By ALAN DERSHOWITZ
This useful compendium of protest writing against the Bush administration’s heavy-handed domestic response to September 11th is a mixed bag of thoughtful, balanced criticism by genuine civil libertarians, interspersed with some knee-jerk nonsense from radical leftists who would themselves deny civil liberties to anyone who disagrees with them. Dangerous times make for some strange bedfellows. We read Republican Congressman Bob Barr — recently defeated for reelection — praising the ACLU, and then Congressman Barney Frank calling Barr “a bit of a faker” for voting in favor of the Patriot Act, after criticizing several of its provisions.
The best pieces, not surprisingly, are by professional civil libertarians, like ACLU President Nadine Strassen, who have been through similar, though less serious, crises over their long careers. The worst pieces are by America- hating and Israel-bashing radicals such as the entertainer Ani DiFranco, who toasts the “folks who live in Palestine, Afghanistan, and Iraq,” calls America “not a true democracy” and seems to imply that our government knew of September 11th before it happened.
The book is bloated by its constant repetition: We read the early history of suspension of civil liberties — Adams, Lincoln, Wilson, Roosevelt — over and over again, as if copied from the same history book. For example, the radical historian Howard Zinn’s “primer” essentially repeats what the ACLU’s Ira Glasser wrote in the previous article, but can anyone imagine a book of protests without Zinn? In one respect, the entire book is a lengthy “petition,” with the “names” of its contributors taking precedence over the content. And the names are indeed impressive, with one striking exception: Janna Malamud Smith – whose article on “The Million Babe Bare-Breasted” [CK] march on the Justice Department certainly qualifies as the silliest piece of writing — surely must know she made it onto the list of contributors on the strength of her father being Bernard Malamud, which she goes out of the way to tell us in her byline! (By the way, my father was Harry Dershowitz, former president of our local schul.)

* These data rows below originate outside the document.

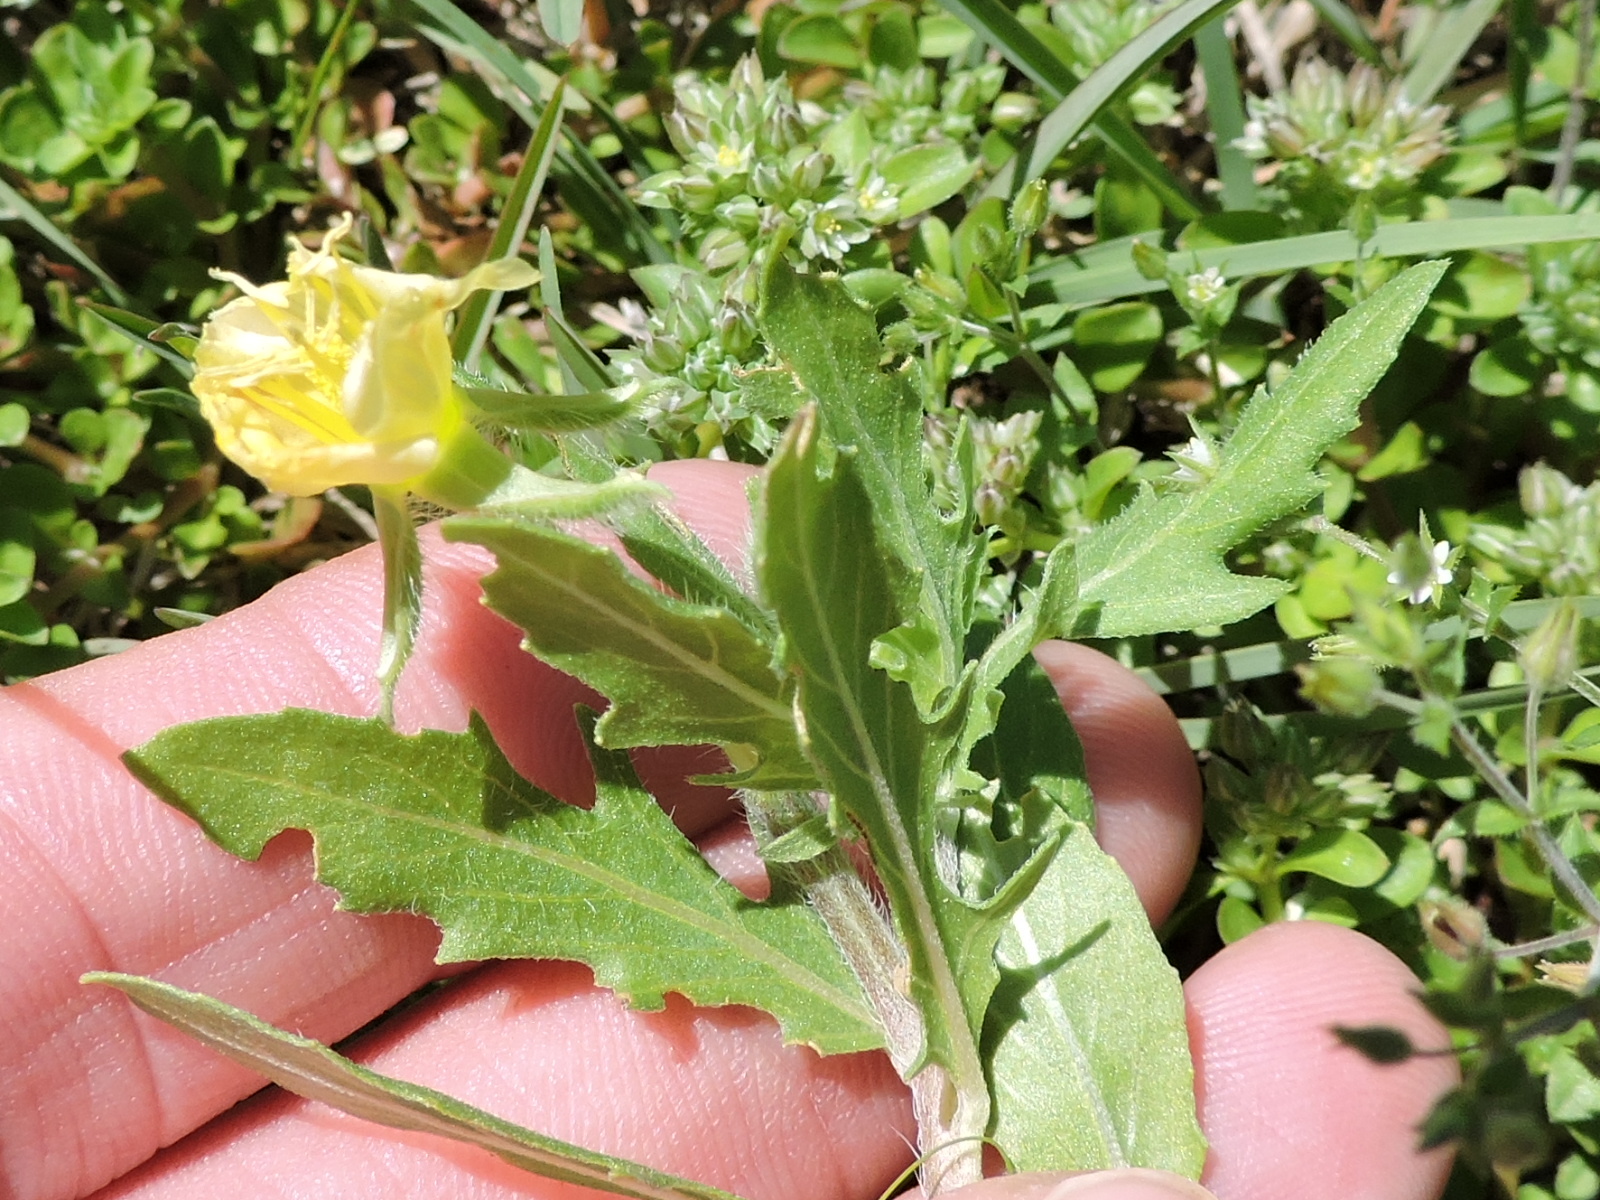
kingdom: Plantae
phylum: Tracheophyta
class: Magnoliopsida
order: Myrtales
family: Onagraceae
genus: Oenothera
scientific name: Oenothera laciniata
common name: Cut-leaved evening-primrose
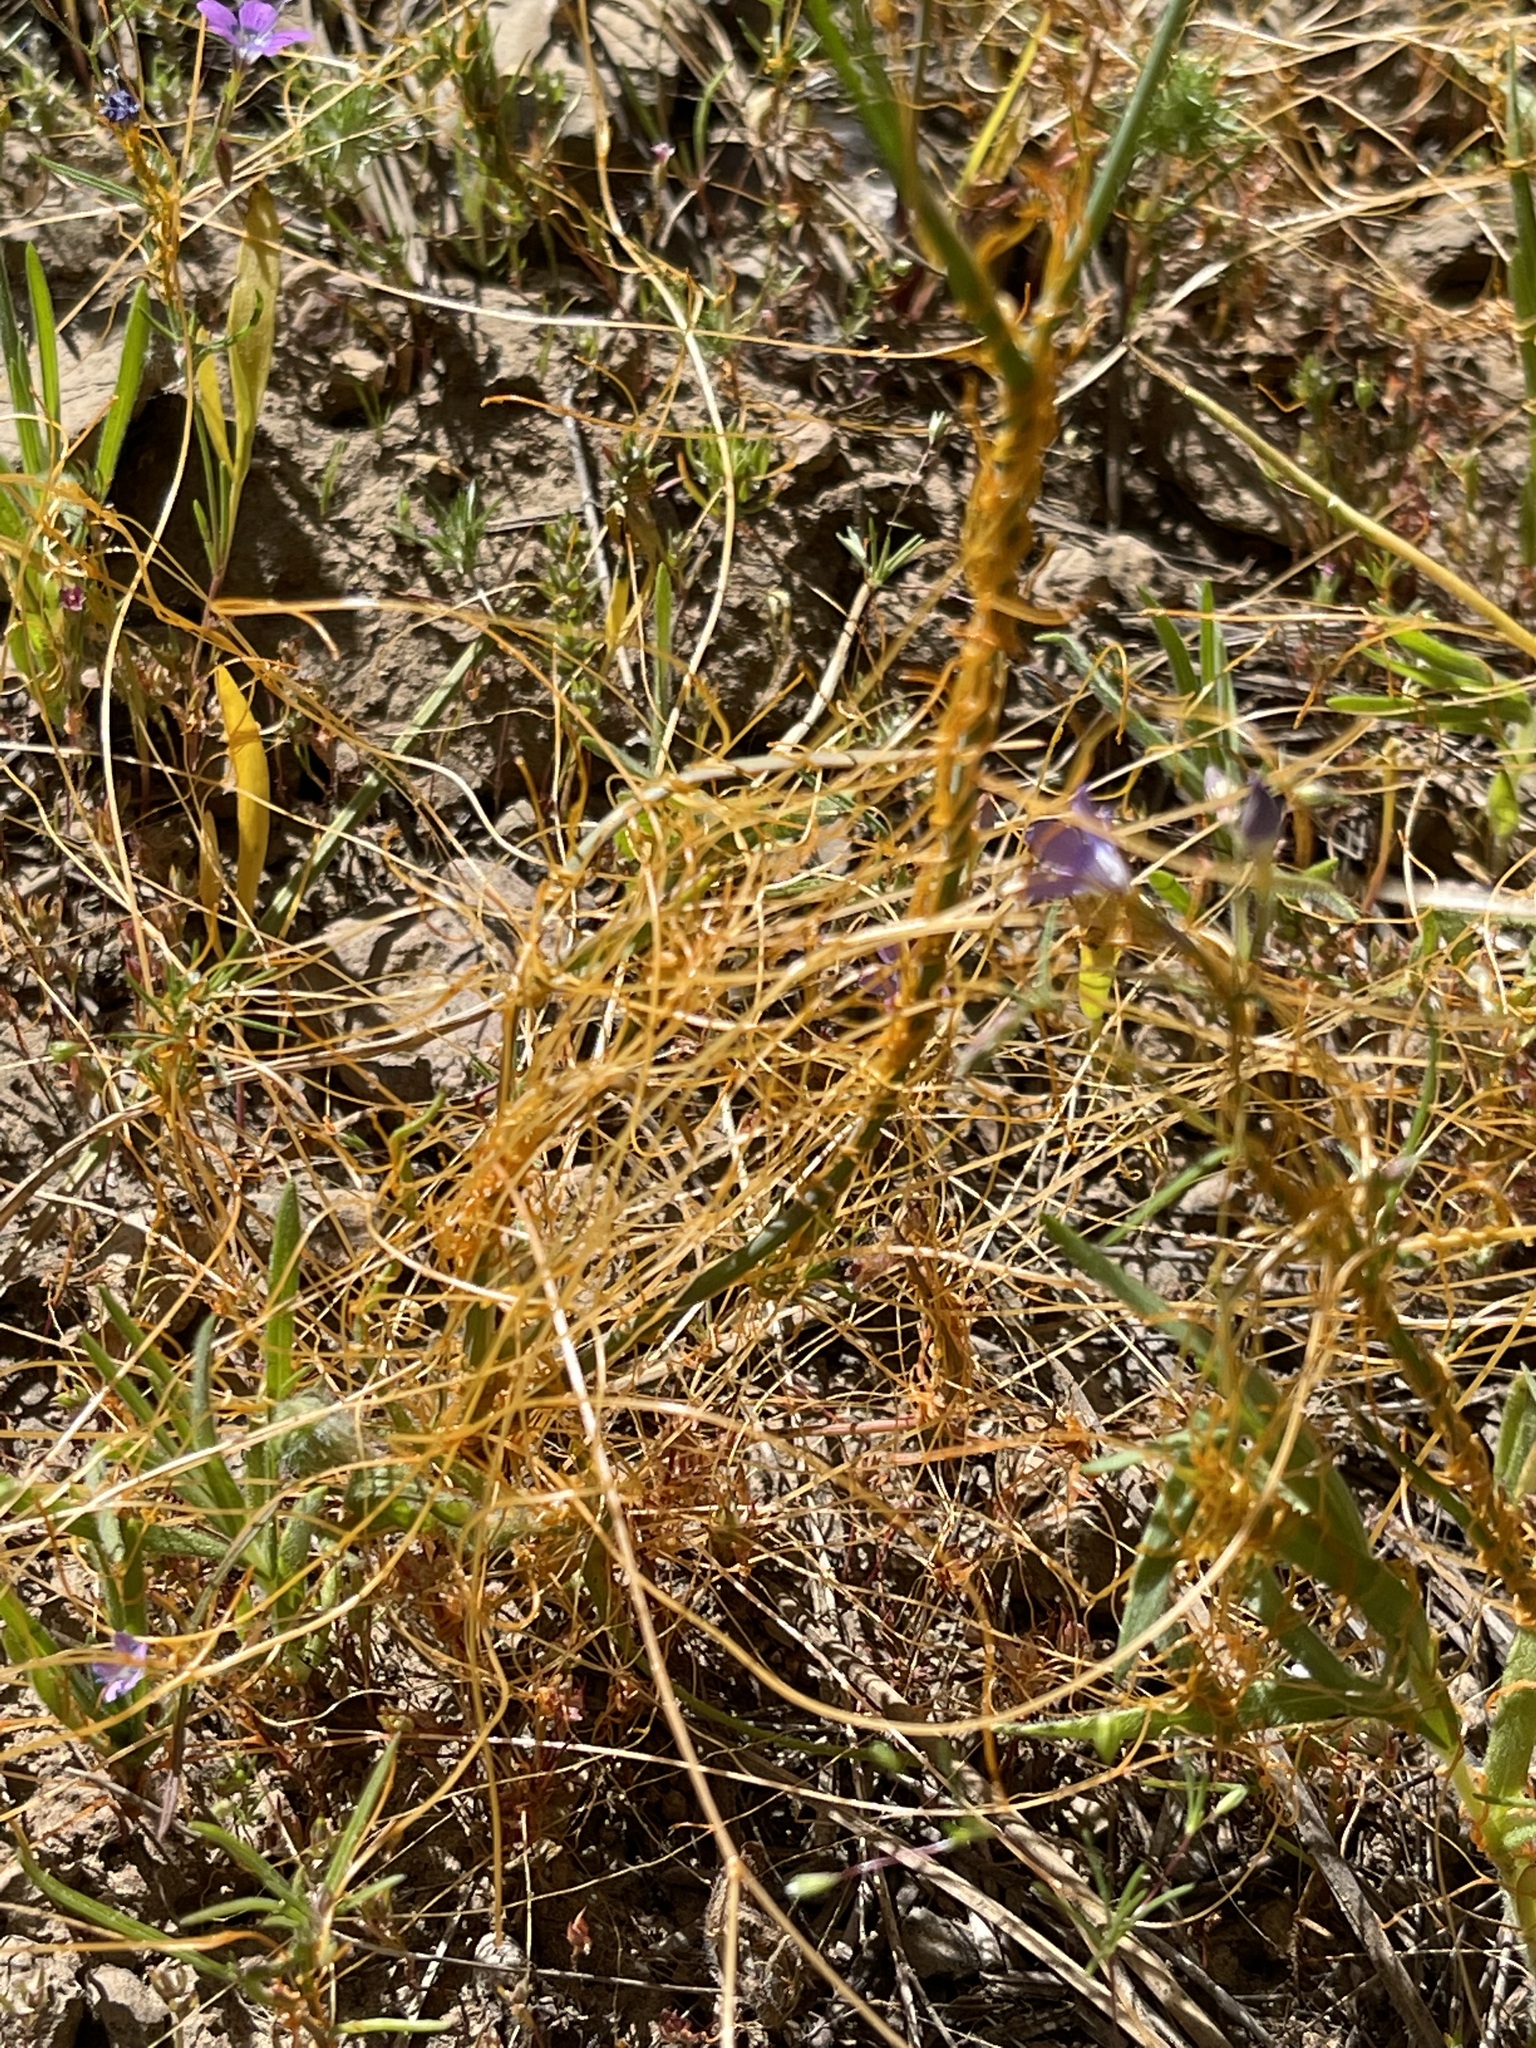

This book, like any good petition, is heavier on rhetoric than on subtleties and some of the rhetoric is entirely predictable, considering its source. The former Chicago 7 defendant and California politician Tom Hayden lectures us for failing to understand the “root causes” of terrorism and for accepting the conservative theology that terrorists are evil. One does not have to be a conservative to recognize that the primary “root cause” of terrorism is its success, not poverty or desperation, since these conditions are rarely accompanied by the targeting of innocent babies. Desperate people may be easiest to recruit as human bombs, but the people who send them — such as Osama bin Laden and Yasser Arafat — are often wealthy elitists with many options who have opted for the tactic of terrorism because it works. As I demonstrate in my book “Why Terrorism Works,” the use of international terrorism by the Palestinians leap-frogged the Palestinian cause over others. Any tactic that is rewarded by the international community will become a recurring one. Nor do you need to be a theologian to characterize terrorism as an unqualified evil. Those who remember Nazism understand that evil must sometimes be defeated, rather than appeased. The “root causes” of Nazism were monumentally irrelevant to our need to defeat Hitler. Although suicide bombers themselves may not be deterrable, as GET ID FROM BOOK David Silver argues, those who send them out to murder, most certainly can be — but only if we are resolute in never allowing the cause for which the terrorism is being employed to be furthered by the tactic of terrorism.
Then there are those who believe that the war against terrorism can be fought effectively without even considering changes in our civil liberties. The reality is that liberties are expensive. We always give up some security in exchange for our liberty. Whenever a guilty defendant goes free because his 4th Amendment rights against unreasonable searches were violated, we give up some security. Whenever a racist or antisemitic march is permitted under the First Amendment, we give up some security. The same is true when we refuse to authorize telemetric standard ID cards that could help prevent terrorists from using identity theft to evade security. Rights come not from heaven or nature and they are not unalienable [CK], as the history cited in “It’s a Free Country” establishes. They come from experience, especially our experience with past wrongs. The real question, and one I try to address in Why Terrorism Works, is how to think about making the necessary trade- offs between liberty and security — how to maximize security without losing the feel of freedom, or its reality.
Despite its repetitive and uneven quality, “It’s a Free Country” serves a useful purpose. It reminds us both of the dangers we face from governmental over-reaction to September 11th, and to the reality that — as Princeton Professor Cornel West aptly put it — “the spirit of freedom is still alive in the face of panic-driven government policy.” It also reminds us that we, as a people, do learn from the disastrous lessons of our past. As this book’s co-author Danny Goldberg correctly summarizes the situation: “The government reaction has been nowhere near as bad as the Palmer Raids, the Japanese interment or blacklisting/McCarthyism.” But that may be small solace for those who have been victims of unexplained detentions, unexplained deportations and racial profiling, as documented by some of the “personal testimony” that close out this volume.
“It’s a Free Country” is best read selectively because of its unevenness, but there are enough worthwhile contributions to warrant its perusal.